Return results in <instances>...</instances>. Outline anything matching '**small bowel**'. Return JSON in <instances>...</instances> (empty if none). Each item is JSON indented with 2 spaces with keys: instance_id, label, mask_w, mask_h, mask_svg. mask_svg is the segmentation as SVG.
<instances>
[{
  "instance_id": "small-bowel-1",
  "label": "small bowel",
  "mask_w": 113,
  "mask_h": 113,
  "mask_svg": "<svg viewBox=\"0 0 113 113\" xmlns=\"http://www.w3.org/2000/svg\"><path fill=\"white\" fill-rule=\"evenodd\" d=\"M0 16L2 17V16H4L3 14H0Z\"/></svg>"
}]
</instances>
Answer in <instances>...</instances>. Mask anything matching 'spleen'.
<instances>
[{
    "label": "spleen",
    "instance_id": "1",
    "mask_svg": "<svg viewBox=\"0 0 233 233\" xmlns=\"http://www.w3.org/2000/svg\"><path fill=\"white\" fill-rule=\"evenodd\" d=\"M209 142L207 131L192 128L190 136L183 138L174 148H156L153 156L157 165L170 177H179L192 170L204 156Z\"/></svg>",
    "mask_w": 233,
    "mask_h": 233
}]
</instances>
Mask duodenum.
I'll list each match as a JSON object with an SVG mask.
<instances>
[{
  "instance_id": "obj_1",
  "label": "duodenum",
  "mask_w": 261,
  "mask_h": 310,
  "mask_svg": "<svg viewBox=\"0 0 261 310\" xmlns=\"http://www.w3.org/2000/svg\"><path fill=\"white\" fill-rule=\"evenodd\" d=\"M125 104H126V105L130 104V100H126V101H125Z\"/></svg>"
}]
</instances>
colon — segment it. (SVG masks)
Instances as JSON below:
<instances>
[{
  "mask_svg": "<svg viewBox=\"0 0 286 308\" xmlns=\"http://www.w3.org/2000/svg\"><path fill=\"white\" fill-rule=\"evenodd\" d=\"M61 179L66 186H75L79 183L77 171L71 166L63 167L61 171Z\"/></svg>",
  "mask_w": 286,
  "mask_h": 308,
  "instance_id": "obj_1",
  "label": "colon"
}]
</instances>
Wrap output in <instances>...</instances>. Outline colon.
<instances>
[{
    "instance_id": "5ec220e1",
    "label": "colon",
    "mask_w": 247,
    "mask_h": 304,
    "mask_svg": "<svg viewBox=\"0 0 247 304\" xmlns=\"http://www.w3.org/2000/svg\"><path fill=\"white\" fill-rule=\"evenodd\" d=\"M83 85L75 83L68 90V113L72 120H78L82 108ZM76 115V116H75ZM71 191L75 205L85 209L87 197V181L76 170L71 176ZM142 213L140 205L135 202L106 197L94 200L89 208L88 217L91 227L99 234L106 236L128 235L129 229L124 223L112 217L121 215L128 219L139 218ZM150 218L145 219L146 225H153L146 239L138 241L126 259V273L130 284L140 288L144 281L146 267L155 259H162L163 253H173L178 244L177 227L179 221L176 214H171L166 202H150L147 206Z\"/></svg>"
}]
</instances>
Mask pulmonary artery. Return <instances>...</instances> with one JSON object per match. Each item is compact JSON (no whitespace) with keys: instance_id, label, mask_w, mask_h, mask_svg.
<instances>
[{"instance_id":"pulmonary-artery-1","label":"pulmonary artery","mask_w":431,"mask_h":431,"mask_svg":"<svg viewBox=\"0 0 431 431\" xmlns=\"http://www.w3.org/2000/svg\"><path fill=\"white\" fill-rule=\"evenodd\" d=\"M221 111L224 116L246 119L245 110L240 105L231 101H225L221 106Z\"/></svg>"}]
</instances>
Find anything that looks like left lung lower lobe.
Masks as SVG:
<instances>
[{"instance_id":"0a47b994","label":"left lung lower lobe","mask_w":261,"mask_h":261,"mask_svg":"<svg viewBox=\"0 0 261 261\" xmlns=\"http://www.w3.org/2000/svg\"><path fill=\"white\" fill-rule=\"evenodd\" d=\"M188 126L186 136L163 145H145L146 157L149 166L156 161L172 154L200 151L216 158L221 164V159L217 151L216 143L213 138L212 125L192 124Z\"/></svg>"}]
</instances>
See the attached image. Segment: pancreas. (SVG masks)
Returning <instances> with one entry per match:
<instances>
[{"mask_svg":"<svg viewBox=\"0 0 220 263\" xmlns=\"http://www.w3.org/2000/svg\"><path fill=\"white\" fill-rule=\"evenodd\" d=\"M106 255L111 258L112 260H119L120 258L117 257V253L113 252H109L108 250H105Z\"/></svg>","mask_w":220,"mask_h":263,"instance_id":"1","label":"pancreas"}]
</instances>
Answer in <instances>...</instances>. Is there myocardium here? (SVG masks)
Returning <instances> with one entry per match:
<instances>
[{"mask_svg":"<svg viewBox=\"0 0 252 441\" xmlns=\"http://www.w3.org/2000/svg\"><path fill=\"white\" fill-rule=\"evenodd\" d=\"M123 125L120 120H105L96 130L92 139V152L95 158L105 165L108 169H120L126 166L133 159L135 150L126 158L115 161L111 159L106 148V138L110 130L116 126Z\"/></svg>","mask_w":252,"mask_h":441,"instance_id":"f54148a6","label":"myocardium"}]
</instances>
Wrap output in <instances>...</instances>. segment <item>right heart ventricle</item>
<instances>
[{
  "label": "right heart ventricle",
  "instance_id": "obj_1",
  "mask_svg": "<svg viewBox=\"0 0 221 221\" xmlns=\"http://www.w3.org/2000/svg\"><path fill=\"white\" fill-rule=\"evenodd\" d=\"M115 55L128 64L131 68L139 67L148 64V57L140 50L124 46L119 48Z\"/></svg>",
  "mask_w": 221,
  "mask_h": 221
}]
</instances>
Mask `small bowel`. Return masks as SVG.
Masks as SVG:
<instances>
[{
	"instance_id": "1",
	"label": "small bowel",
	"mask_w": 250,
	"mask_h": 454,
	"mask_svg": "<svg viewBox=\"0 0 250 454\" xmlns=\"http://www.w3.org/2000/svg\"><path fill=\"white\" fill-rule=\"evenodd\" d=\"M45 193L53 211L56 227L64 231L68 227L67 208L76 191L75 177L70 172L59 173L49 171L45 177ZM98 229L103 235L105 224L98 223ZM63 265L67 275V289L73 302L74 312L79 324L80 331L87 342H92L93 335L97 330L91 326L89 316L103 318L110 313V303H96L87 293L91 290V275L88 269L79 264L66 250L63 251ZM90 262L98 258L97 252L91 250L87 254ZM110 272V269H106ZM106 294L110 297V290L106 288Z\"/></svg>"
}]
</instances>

Problem details: Copy all of the material above verbatim, leaving every line unchanged.

Correct response:
Return results in <instances>...</instances>. Outline anything matching '**small bowel**'. Return JSON in <instances>...</instances> (empty if none). Each item is JSON indented with 2 spaces with keys: instance_id, label, mask_w, mask_h, mask_svg. mask_svg is the segmentation as SVG.
<instances>
[{
  "instance_id": "small-bowel-1",
  "label": "small bowel",
  "mask_w": 113,
  "mask_h": 113,
  "mask_svg": "<svg viewBox=\"0 0 113 113\" xmlns=\"http://www.w3.org/2000/svg\"><path fill=\"white\" fill-rule=\"evenodd\" d=\"M0 16L2 17V16H4L3 14H0Z\"/></svg>"
}]
</instances>
Answer in <instances>...</instances>. Mask anything matching 'spleen'.
<instances>
[{
    "label": "spleen",
    "instance_id": "1",
    "mask_svg": "<svg viewBox=\"0 0 233 233\" xmlns=\"http://www.w3.org/2000/svg\"><path fill=\"white\" fill-rule=\"evenodd\" d=\"M209 142L207 131L192 128L190 136L183 138L174 148H156L153 156L157 165L170 177H179L192 170L204 156Z\"/></svg>",
    "mask_w": 233,
    "mask_h": 233
}]
</instances>
Mask duodenum.
I'll list each match as a JSON object with an SVG mask.
<instances>
[{
  "instance_id": "obj_1",
  "label": "duodenum",
  "mask_w": 261,
  "mask_h": 310,
  "mask_svg": "<svg viewBox=\"0 0 261 310\" xmlns=\"http://www.w3.org/2000/svg\"><path fill=\"white\" fill-rule=\"evenodd\" d=\"M125 104H126V105L130 104V100H126V101H125Z\"/></svg>"
}]
</instances>
colon — segment it. (SVG masks)
Instances as JSON below:
<instances>
[{
  "mask_svg": "<svg viewBox=\"0 0 286 308\" xmlns=\"http://www.w3.org/2000/svg\"><path fill=\"white\" fill-rule=\"evenodd\" d=\"M61 179L66 186H75L79 183L77 171L71 166L63 167L61 171Z\"/></svg>",
  "mask_w": 286,
  "mask_h": 308,
  "instance_id": "obj_1",
  "label": "colon"
}]
</instances>
Wrap output in <instances>...</instances>. Outline colon.
<instances>
[{
    "instance_id": "5ec220e1",
    "label": "colon",
    "mask_w": 247,
    "mask_h": 304,
    "mask_svg": "<svg viewBox=\"0 0 247 304\" xmlns=\"http://www.w3.org/2000/svg\"><path fill=\"white\" fill-rule=\"evenodd\" d=\"M83 85L75 83L68 90V113L72 120H78L82 108ZM76 115V116H75ZM71 191L75 205L85 209L87 197V181L76 170L71 176ZM142 213L140 205L135 202L106 197L94 200L89 208L88 217L91 227L99 234L106 236L128 235L129 229L124 223L112 217L121 215L128 219L139 218ZM150 218L145 219L146 225H153L146 239L138 241L126 259V273L130 284L140 288L144 281L146 267L155 259H162L163 253H173L178 244L177 227L179 221L176 214H171L166 202H150L147 206Z\"/></svg>"
}]
</instances>
Mask pulmonary artery. Return <instances>...</instances> with one JSON object per match. Each item is compact JSON (no whitespace) with keys: instance_id, label, mask_w, mask_h, mask_svg.
<instances>
[{"instance_id":"pulmonary-artery-1","label":"pulmonary artery","mask_w":431,"mask_h":431,"mask_svg":"<svg viewBox=\"0 0 431 431\" xmlns=\"http://www.w3.org/2000/svg\"><path fill=\"white\" fill-rule=\"evenodd\" d=\"M221 111L224 116L246 119L245 110L240 105L231 101H225L221 106Z\"/></svg>"}]
</instances>
Find anything that looks like left lung lower lobe.
Masks as SVG:
<instances>
[{"instance_id":"0a47b994","label":"left lung lower lobe","mask_w":261,"mask_h":261,"mask_svg":"<svg viewBox=\"0 0 261 261\" xmlns=\"http://www.w3.org/2000/svg\"><path fill=\"white\" fill-rule=\"evenodd\" d=\"M188 126L186 136L163 145H145L146 157L149 166L156 161L172 154L200 151L216 158L221 164V159L217 151L216 143L213 138L212 125L192 124Z\"/></svg>"}]
</instances>
See the attached image. Segment: pancreas. (SVG masks)
Returning <instances> with one entry per match:
<instances>
[{"mask_svg":"<svg viewBox=\"0 0 220 263\" xmlns=\"http://www.w3.org/2000/svg\"><path fill=\"white\" fill-rule=\"evenodd\" d=\"M106 255L111 258L112 260H119L120 258L117 257V253L113 252H109L108 250H105Z\"/></svg>","mask_w":220,"mask_h":263,"instance_id":"1","label":"pancreas"}]
</instances>
Answer in <instances>...</instances>. Is there myocardium here? (SVG masks)
Returning <instances> with one entry per match:
<instances>
[{"mask_svg":"<svg viewBox=\"0 0 252 441\" xmlns=\"http://www.w3.org/2000/svg\"><path fill=\"white\" fill-rule=\"evenodd\" d=\"M123 125L120 120H105L96 130L92 139V152L95 158L105 165L108 169H120L126 166L133 159L135 150L126 158L115 161L111 159L106 148V138L110 130L116 126Z\"/></svg>","mask_w":252,"mask_h":441,"instance_id":"f54148a6","label":"myocardium"}]
</instances>
Wrap output in <instances>...</instances>. segment <item>right heart ventricle</item>
<instances>
[{
  "label": "right heart ventricle",
  "instance_id": "obj_1",
  "mask_svg": "<svg viewBox=\"0 0 221 221\" xmlns=\"http://www.w3.org/2000/svg\"><path fill=\"white\" fill-rule=\"evenodd\" d=\"M115 55L128 64L131 68L139 67L148 64V57L140 50L124 46L119 48Z\"/></svg>",
  "mask_w": 221,
  "mask_h": 221
}]
</instances>
Mask `small bowel`. Return masks as SVG.
Masks as SVG:
<instances>
[{
	"instance_id": "1",
	"label": "small bowel",
	"mask_w": 250,
	"mask_h": 454,
	"mask_svg": "<svg viewBox=\"0 0 250 454\" xmlns=\"http://www.w3.org/2000/svg\"><path fill=\"white\" fill-rule=\"evenodd\" d=\"M45 193L53 211L56 227L64 231L68 227L67 208L76 191L75 177L70 172L59 173L49 171L45 177ZM98 229L103 235L105 224L98 223ZM63 265L67 275V289L73 302L74 312L79 324L80 331L87 342H92L93 335L97 330L91 326L89 316L103 318L110 313V303H96L87 293L91 290V275L88 269L79 264L66 250L63 251ZM90 262L98 258L97 252L91 250L87 254ZM110 272V269H106ZM106 294L110 297V290L106 288Z\"/></svg>"
}]
</instances>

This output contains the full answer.